> **EXCERPT TO READ**
- - - - - - -
We are also evaluating the use of these new technologies for a terrestrial plant that separates Helium-3 from regular Helium derived from Earth-based sources. While this would not produce the Helium-3 in the quantities our customers need, it’s a good first step to shore up the supply chain and demonstrate our capabilities before going to the Moon. 

Even if this weren’t a stepping stone for Interlune, increasing the Helium-3 supply on Earth without producing more Tritium is highly worthwhile. 

Resource Development Mission

Interlune’s first dedicated lunar mission will focus on validating the concentration of Helium-3 and other solar wind volatiles at a potential future harvesting site, evaluating the site for operations, and demonstrating Interlune’s proprietary extraction technology in the lunar environment.

The Interlune payloads will fly on a commercial robotic lander developed for NASA’s Commercial Lunar Payload Services (CLPS) program. These payloads will generate a wealth of scientific data, including surface and subsurface geotechnical characterization, regolith composition, and solar wind volatile data.

Interlune is currently designing this mission, evaluating commercial landers, and entertaining research collaborations.

Pilot Plant

The Pilot Plant will demonstrate nearly every aspect of our operating plant’s operation by returning meaningful quantities of Helium-3 to our customers for a fraction of the launch mass and cost. Lessons learned will be incorporated into plans before deploying the full system to the Moon in the early 2030s.
- - - - - - -
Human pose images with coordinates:

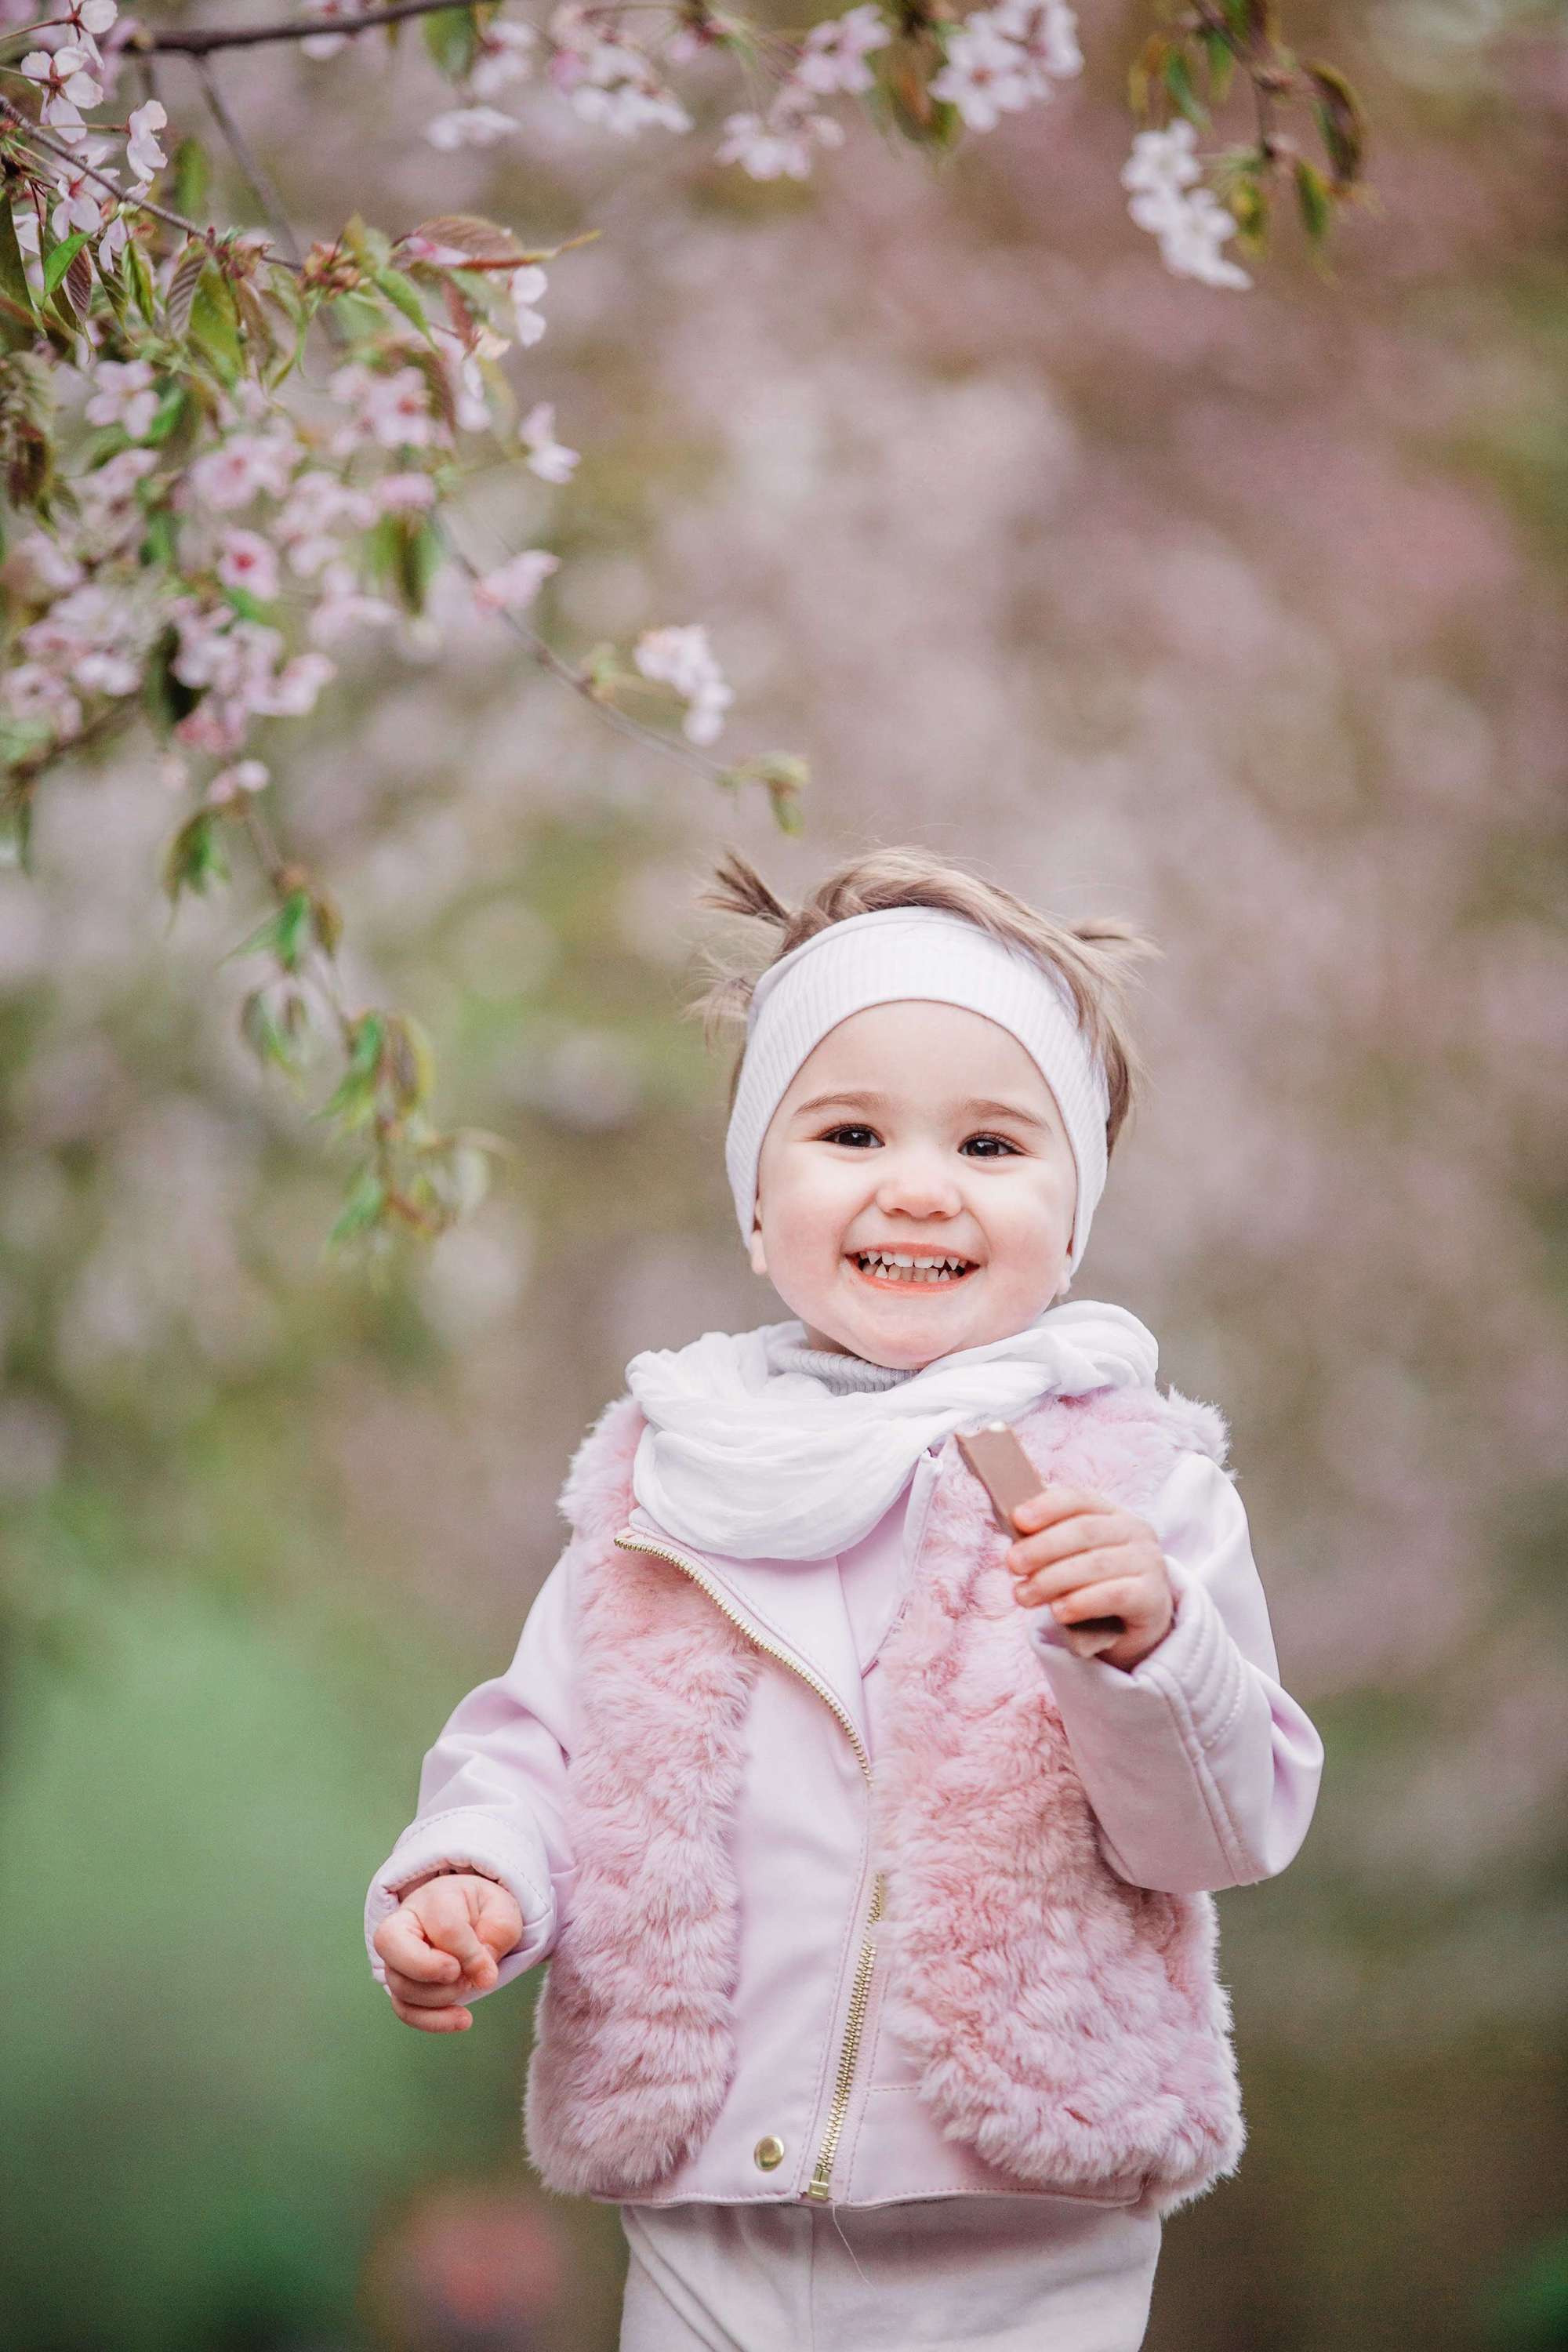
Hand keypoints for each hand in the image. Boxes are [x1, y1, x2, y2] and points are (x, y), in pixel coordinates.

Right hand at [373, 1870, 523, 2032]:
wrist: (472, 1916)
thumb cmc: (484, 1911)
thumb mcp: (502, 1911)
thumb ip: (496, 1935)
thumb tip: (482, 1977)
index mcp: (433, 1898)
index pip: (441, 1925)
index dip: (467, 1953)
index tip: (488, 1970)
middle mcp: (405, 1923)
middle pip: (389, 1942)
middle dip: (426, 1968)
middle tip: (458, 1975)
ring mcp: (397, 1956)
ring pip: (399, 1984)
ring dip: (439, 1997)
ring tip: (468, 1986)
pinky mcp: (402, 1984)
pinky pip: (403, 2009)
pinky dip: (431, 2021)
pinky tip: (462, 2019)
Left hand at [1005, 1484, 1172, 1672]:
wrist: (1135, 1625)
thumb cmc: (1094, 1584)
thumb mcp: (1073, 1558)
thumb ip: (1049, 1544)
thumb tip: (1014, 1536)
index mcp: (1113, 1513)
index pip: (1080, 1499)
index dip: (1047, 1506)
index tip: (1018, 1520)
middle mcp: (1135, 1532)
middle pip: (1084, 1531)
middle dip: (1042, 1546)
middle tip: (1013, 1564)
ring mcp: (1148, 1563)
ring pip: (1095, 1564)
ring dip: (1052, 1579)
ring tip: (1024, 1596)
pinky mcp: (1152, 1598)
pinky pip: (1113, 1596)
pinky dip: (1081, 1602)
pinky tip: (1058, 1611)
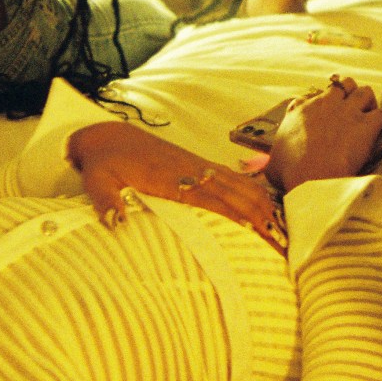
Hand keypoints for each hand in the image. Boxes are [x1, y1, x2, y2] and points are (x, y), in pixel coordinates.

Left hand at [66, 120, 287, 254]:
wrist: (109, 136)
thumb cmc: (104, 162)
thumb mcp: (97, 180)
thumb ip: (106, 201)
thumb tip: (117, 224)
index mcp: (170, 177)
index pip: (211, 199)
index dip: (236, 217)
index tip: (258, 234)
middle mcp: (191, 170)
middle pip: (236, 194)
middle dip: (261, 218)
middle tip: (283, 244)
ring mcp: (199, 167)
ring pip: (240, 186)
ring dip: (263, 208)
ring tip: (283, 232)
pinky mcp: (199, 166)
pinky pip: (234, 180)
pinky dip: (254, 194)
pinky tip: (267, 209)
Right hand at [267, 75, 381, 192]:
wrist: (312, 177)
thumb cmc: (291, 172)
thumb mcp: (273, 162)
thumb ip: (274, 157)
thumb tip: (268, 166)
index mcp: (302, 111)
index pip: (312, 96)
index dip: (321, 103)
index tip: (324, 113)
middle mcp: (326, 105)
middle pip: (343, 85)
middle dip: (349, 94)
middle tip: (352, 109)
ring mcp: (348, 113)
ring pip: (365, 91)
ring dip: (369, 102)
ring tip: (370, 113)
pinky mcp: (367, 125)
- - - - - - -
> **WORK ORDER 1**
According to the Interlune excerpt, when will the full system be deployed to the Moon?
> **WORK ORDER 2**
Write out everything in the Interlune excerpt from "The Interlune payloads" down to "the early 2030s.".
> **WORK ORDER 3**
Extend the Interlune excerpt on harvesting Helium-3, picking up right after its final sentence.

> **ANSWER SECTION 1**
In the early 2030s.

> **ANSWER SECTION 2**
The Interlune payloads will fly on a commercial robotic lander developed for NASA’s Commercial Lunar Payload Services (CLPS) program. These payloads will generate a wealth of scientific data, including surface and subsurface geotechnical characterization, regolith composition, and solar wind volatile data.

Interlune is currently designing this mission, evaluating commercial landers, and entertaining research collaborations.

Pilot Plant

The Pilot Plant will demonstrate nearly every aspect of our operating plant’s operation by returning meaningful quantities of Helium-3 to our customers for a fraction of the launch mass and cost. Lessons learned will be incorporated into plans before deploying the full system to the Moon in the early 2030s.

> **ANSWER SECTION 3**
We will gather data at all phases to validate analytical models of performance, induced environments, and natural environments. Some of our pilot plant activities include:

• Qualifying hardware and software
• Testing production and assembly
• Demonstrating integration with launch and landing systems
• Demonstrating setup on the lunar surface
• Refining optimal harvesting parameters, including excavator speed and angle
• Training and practicing remote operations equipment
• Testing power, communications, and operations during both lunar day and night cycles
• Demonstrating multiple returns of Helium-3 to Earth
• Testing the quality of the Helium-3 mixture once returned to Earth
• Selling a subset of the gas returned to a customer

Four Steps. World Changing Implications

We’ve given you a small peek into our plans to harvest natural resources from space. There are lots of details on lunar science, engineering, financial models, customer conversations, and a myriad of other details we’re not able to share yet. There are also other innovators, such as launch and landing providers, on which Interlune will rely, allowing it to focus on harvesting technology. But we hope this summary helps build excitement and conviction around the Interlune mission to lead the world in sustainable, responsible harvesting of natural resources from space to benefit humanity.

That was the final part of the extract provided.